**WRITTEN EXERCISE**: Copy out every row below word for word, omitting the pictures.

— START PROVIDED MATERIAL —

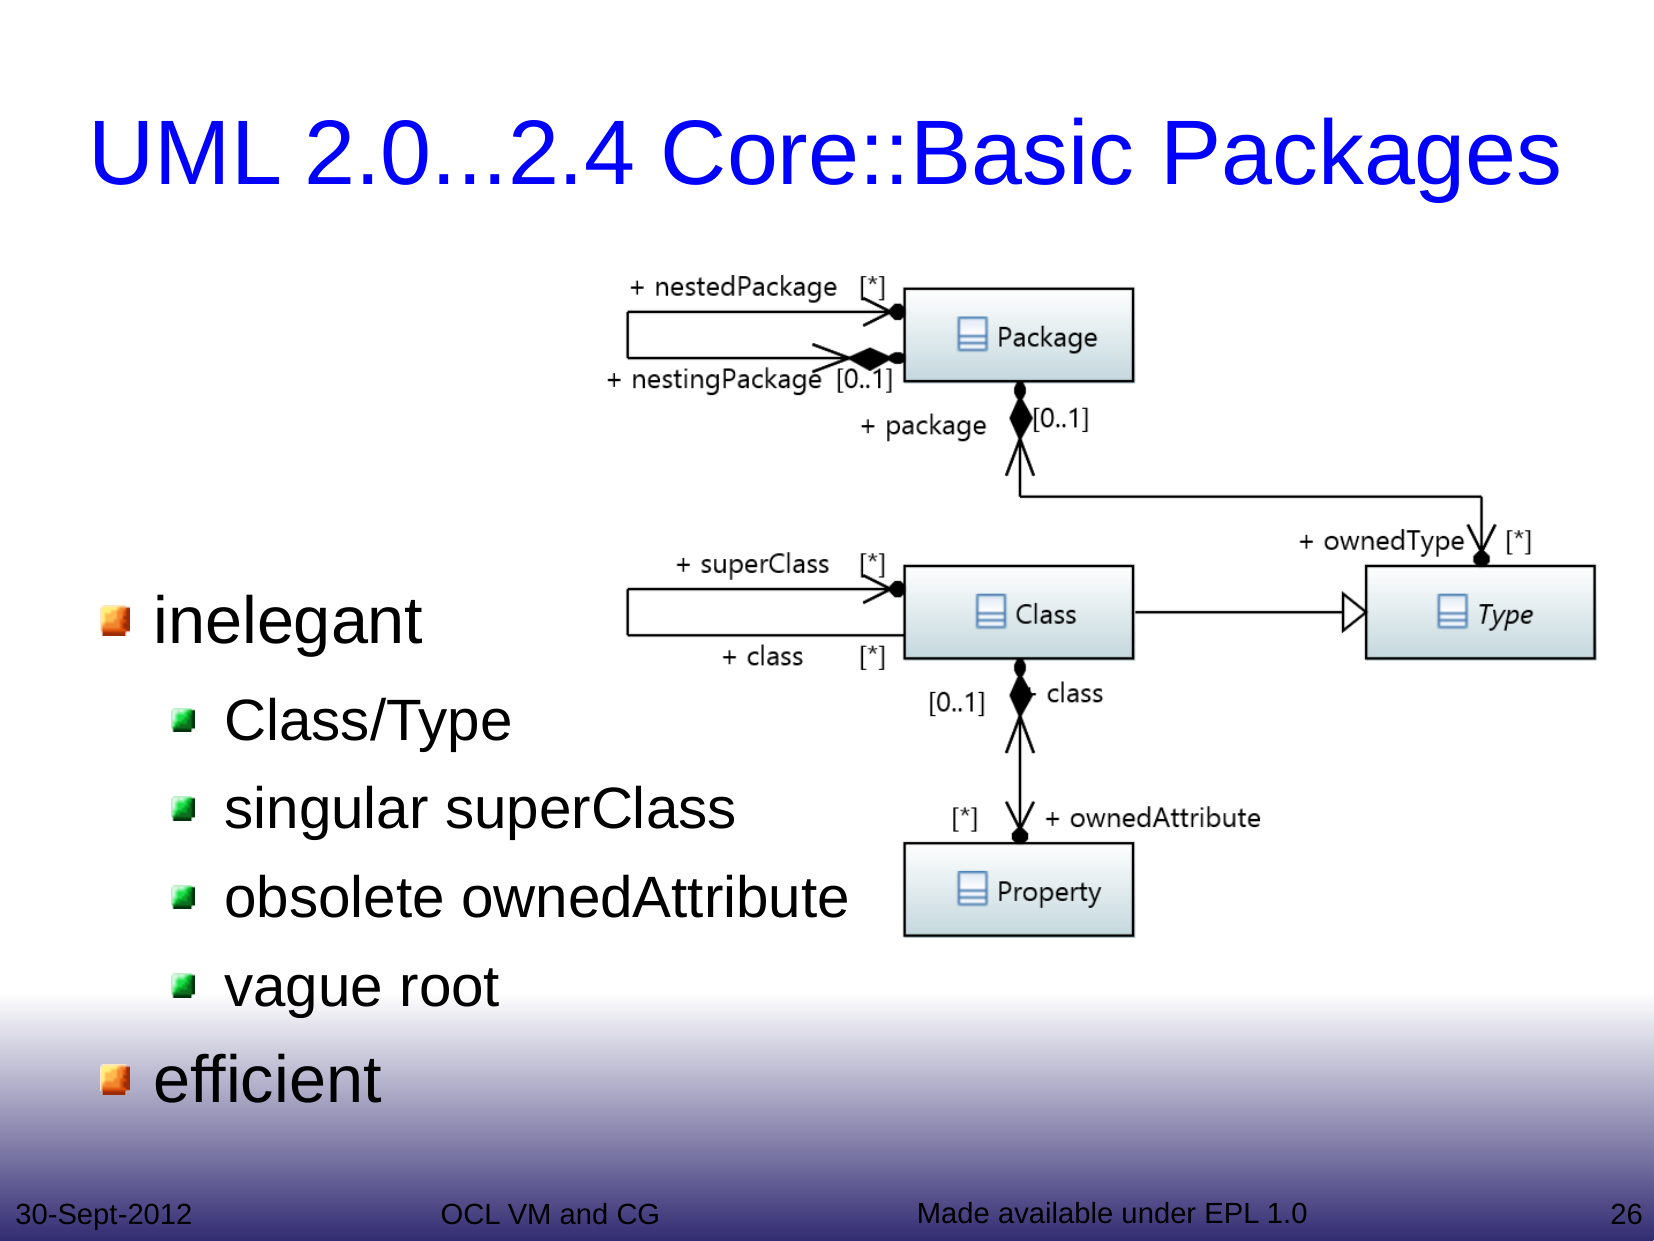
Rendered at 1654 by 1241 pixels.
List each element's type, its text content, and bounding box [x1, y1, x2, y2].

list inelegant Class/Type singular superClass obsolete ownedAttribute vague root efficient [82, 583, 1571, 1241]
picture [607, 275, 1597, 938]
title UML 2.0...2.4 Core::Basic Packages [82, 49, 1571, 257]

— END PROVIDED MATERIAL —

**SOLUTION BELOW**:
Rendered at 1654 by 1241 pixels.
List each element's type, its text content, and bounding box [x1, y1, x2, y2].

list inelegant Class/Type singular superClass obsolete ownedAttribute vague root efficient [82, 583, 1571, 1241]
picture [607, 275, 1597, 938]
title UML 2.0...2.4 Core::Basic Packages [82, 49, 1571, 257]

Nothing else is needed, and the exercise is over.